> 提示文
吸入インダカテロール/グリコピロニウム(IND/GLY)合剤はEU・日本・オーストラリア・スイス・アメリカなど80カ国以上で承認されている。LANTERN studyは中等度~高度のCOPDの人で、過去1年の増悪回数が1回以下の患者においてIND/GLYとLABA/ICS(SFC・サルメテロール・フルチカゾン)の効果と安全性を比較している。
まずは、LANTERN studyのデータを紹介
ざっくりいうとFEV1はLABA/LAMAのほうが優れていて、
サブグループでみても信頼性は高そう
LABA/LAMAのほうが急性増悪も少ない
副作用も特に増えるものはない(死亡者だけはなぜか多いが、誤差範囲)。
今回の報告は上記、LANTERN studyの中国人コホートにおいてのIND/GLYとSFCの効果と安全性を検証したものです。LANTERNは中等度~高度のCOPDで、過去1年の増悪回数が一回以下の患者において行われた26週の多施設ランダム化盲検ダブルダミー並行群間試験である。患者は1日1回のIND/GLY(110/ 50μg)もしくは1日2回のSFC(50/500μg)吸入群にランダムに割り付けられた。
主要評価項目はIND/GLYをSFCと比較たトラフFEV1の非劣性である。LANTERN studyで割り付けされた744人のうち、598人(80.4%)が中国本土の患者で、IND/GLY群に298人、SFC群に300人割り付けられた。そのうちの553人(92.5%)が研究を完遂した
中国人がほとんどを占めていたため、サブグループといっても大多数派。背景も大きな違いもないか。
IND/GLYはトラフFEV1、FEV1AUC0-4h、ピークFEV1、トラフFVCのベースラインからの変化量においてSFCに比較し統計学的有意、また臨床的に有意な改善の優越性を認めた。中等度~高度の増悪の年率はSFCに比してIND/GLYで有意に低かった(43%)(rate ratio 0.57, p=0.015)。

> 課題
LANTERN studyの中国人コホートを扱った提示文を、最後の文に続けて書き進めなさい。 この後の一覧は、今回の作業には使わない。

[収集したデータ項目]
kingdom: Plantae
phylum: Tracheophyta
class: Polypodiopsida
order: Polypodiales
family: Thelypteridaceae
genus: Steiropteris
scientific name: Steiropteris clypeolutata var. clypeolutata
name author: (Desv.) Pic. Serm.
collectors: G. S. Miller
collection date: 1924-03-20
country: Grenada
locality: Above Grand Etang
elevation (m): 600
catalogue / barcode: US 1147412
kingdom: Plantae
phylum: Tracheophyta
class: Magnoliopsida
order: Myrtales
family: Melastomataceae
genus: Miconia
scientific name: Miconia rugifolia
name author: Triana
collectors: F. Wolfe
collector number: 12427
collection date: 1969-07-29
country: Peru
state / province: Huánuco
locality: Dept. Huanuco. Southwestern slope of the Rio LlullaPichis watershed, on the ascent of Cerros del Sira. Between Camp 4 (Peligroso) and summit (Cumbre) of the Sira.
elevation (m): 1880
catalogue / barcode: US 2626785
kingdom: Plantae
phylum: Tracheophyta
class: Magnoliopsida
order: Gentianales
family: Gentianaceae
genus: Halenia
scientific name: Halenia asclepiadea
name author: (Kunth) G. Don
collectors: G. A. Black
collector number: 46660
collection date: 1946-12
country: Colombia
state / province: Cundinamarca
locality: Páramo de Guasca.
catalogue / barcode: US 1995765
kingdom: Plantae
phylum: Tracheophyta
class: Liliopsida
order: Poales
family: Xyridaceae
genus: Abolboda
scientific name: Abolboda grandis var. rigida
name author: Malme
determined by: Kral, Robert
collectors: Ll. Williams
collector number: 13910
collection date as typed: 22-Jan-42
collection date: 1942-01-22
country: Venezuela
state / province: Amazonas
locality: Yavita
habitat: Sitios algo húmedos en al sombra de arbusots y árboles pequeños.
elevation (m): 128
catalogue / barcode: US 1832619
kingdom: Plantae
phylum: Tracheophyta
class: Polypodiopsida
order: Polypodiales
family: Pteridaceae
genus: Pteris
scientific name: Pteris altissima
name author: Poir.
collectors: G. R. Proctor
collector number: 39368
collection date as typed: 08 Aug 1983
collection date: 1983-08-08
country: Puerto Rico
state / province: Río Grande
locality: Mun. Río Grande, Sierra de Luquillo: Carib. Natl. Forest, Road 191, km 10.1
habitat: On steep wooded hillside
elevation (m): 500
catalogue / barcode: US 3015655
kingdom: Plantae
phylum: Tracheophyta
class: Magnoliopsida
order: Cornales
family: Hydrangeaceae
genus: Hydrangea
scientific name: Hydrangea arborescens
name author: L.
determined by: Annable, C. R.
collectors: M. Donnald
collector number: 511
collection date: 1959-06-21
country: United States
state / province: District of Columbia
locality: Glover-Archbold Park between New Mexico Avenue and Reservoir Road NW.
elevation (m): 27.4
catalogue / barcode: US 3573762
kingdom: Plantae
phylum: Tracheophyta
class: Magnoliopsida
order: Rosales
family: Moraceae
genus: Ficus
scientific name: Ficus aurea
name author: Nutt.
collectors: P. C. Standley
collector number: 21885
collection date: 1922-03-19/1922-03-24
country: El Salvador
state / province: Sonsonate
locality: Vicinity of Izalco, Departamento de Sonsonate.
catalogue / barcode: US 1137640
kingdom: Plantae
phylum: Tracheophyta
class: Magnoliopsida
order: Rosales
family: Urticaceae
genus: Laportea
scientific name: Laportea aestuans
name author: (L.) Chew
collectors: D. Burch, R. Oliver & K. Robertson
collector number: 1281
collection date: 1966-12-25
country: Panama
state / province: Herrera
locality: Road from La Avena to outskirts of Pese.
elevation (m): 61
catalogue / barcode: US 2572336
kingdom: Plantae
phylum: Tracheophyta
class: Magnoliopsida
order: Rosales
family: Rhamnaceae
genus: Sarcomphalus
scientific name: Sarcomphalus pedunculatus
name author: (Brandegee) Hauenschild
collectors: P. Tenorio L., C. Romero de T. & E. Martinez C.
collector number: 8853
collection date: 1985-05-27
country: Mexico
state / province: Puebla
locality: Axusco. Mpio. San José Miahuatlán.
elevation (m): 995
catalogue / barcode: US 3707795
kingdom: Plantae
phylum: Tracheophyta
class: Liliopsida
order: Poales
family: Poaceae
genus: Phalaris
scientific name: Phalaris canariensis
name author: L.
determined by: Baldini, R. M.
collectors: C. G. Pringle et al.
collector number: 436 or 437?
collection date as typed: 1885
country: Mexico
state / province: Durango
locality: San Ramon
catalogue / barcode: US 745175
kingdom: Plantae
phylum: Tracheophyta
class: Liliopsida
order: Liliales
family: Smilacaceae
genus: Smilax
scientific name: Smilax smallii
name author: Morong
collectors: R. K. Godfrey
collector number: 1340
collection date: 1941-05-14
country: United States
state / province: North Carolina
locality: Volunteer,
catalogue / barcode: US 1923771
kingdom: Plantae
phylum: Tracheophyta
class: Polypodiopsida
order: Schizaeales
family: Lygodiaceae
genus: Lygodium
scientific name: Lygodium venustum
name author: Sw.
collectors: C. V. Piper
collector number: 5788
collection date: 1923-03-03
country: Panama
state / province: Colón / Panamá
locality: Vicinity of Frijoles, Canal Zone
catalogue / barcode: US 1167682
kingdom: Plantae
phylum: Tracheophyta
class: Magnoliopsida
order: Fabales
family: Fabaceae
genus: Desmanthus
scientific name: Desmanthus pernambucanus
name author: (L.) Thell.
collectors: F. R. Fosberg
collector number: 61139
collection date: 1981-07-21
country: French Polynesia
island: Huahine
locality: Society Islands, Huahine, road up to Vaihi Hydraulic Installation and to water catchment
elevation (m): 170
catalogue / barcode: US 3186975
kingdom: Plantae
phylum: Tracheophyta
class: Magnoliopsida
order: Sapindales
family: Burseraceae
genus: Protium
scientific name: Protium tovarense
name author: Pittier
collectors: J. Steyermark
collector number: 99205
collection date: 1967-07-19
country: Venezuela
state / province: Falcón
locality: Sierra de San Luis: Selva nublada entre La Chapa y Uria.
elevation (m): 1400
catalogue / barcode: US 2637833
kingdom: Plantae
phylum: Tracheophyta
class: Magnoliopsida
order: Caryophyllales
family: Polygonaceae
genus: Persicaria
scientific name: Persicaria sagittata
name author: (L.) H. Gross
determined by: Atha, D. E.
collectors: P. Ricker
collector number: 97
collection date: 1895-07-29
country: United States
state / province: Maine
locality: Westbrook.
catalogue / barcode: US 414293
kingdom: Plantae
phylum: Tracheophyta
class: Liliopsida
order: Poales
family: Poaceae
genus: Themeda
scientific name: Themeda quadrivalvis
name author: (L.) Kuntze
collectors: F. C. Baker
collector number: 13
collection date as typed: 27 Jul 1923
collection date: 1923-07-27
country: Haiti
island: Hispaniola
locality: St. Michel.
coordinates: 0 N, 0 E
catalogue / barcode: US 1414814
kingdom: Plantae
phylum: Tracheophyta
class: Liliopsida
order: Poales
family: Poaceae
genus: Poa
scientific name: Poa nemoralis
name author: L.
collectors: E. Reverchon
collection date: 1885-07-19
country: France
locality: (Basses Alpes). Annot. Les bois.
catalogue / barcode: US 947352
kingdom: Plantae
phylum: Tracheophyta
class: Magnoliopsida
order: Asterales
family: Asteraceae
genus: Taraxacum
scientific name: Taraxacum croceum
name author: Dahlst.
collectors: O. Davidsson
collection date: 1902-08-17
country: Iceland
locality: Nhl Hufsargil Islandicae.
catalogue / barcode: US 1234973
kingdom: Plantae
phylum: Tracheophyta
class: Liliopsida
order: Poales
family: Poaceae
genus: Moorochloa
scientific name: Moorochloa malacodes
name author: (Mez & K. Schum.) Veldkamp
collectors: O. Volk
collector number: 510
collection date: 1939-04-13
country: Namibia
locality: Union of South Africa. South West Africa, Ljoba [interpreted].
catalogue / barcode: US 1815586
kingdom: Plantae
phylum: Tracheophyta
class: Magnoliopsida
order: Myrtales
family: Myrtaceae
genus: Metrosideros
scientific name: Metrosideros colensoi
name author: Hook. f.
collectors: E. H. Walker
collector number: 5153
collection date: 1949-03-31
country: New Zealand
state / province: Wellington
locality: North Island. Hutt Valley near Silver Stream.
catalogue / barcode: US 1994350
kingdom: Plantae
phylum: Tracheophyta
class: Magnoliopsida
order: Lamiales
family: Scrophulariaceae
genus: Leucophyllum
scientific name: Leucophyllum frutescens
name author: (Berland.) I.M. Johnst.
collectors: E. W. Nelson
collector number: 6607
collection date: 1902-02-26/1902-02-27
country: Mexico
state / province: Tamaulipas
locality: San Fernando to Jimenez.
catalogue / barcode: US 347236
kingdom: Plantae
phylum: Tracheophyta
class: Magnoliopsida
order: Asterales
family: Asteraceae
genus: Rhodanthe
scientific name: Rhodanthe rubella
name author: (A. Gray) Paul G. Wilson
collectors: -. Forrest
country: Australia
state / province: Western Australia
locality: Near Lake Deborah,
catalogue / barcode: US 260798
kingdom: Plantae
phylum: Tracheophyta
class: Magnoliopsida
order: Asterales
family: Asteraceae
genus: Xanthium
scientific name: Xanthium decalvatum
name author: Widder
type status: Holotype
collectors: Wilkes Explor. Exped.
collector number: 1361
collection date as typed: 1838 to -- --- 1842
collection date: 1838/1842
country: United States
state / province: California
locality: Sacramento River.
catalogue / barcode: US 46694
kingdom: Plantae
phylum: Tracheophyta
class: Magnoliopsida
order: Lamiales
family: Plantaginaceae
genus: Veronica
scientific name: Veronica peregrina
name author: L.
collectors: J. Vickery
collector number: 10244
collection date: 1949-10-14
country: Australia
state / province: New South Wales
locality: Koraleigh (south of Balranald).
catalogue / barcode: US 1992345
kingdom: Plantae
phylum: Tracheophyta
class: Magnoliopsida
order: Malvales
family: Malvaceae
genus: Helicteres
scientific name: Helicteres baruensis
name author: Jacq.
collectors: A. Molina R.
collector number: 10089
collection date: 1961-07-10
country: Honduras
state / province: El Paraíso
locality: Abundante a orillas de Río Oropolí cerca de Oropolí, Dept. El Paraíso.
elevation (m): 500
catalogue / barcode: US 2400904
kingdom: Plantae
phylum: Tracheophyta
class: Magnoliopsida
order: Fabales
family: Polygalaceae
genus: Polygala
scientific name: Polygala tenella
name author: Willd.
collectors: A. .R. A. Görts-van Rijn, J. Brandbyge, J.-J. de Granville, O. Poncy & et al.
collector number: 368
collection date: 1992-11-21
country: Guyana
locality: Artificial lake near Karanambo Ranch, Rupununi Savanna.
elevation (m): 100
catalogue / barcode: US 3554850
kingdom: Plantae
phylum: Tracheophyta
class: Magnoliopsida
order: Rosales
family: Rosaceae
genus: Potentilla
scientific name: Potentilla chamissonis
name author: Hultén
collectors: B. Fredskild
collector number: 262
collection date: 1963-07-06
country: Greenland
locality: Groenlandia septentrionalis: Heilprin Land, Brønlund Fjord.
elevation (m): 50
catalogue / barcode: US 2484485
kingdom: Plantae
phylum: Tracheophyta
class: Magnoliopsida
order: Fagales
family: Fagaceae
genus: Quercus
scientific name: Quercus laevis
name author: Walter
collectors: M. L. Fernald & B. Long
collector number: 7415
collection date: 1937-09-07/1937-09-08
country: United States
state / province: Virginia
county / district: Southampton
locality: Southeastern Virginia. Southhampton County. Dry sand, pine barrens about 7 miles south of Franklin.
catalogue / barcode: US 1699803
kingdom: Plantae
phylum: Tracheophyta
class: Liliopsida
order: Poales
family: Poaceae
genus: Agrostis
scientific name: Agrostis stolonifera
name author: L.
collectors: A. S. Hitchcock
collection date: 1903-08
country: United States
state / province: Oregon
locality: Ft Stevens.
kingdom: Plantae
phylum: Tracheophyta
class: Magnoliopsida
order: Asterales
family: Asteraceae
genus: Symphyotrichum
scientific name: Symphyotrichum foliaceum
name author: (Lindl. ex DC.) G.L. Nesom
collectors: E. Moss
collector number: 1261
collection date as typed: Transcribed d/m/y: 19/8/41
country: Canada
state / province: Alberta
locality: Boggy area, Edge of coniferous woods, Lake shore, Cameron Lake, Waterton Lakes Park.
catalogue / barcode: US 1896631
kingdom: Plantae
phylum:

> 解答例
副反応もIND/GLY(34.6%)ではSFC(43.1%)に比較し低かった。本研究の中国人サブグループで、IND/GLYはSFCと比較し気管支拡張を達成する上で優越性があった。
情報量が多いので、貼り付けるだけで時間が来てしまったので、詳細は割愛し、感想。
他意はないですが、ノバルティスの援助を受けている研究です!! そうじゃないとダブル・ダミーで行う資金は得られないかも知れませんが。日本の研究も大失態が相次ぎましたが、中国も信頼性が低いという噂はちらほら。どうしても疑念の眼でみてしまう。
しかし、研究の内容としてはよさそうで、LABA/LAMAは呼吸機能や急性増悪の点からはICS/LABAよりも優れそうである。死亡率や副作用、忍容性に差異はない。
我々は新たな薬剤を使う機会が増えてはいるが、気管支喘息にはICS、COPDには気管支拡張薬というその大筋は変わらない。COPDにICSが有用な報告もあるが、COPD患者に対してはAsthmatic componentのある亜型(ACOS)をどのように臨床的に見抜いてICSの追加を検討するかが大切であると思う。
誤嚥性肺炎繰り返しているCOPDに急性増悪繰り返すとしてICSを導入しないように!!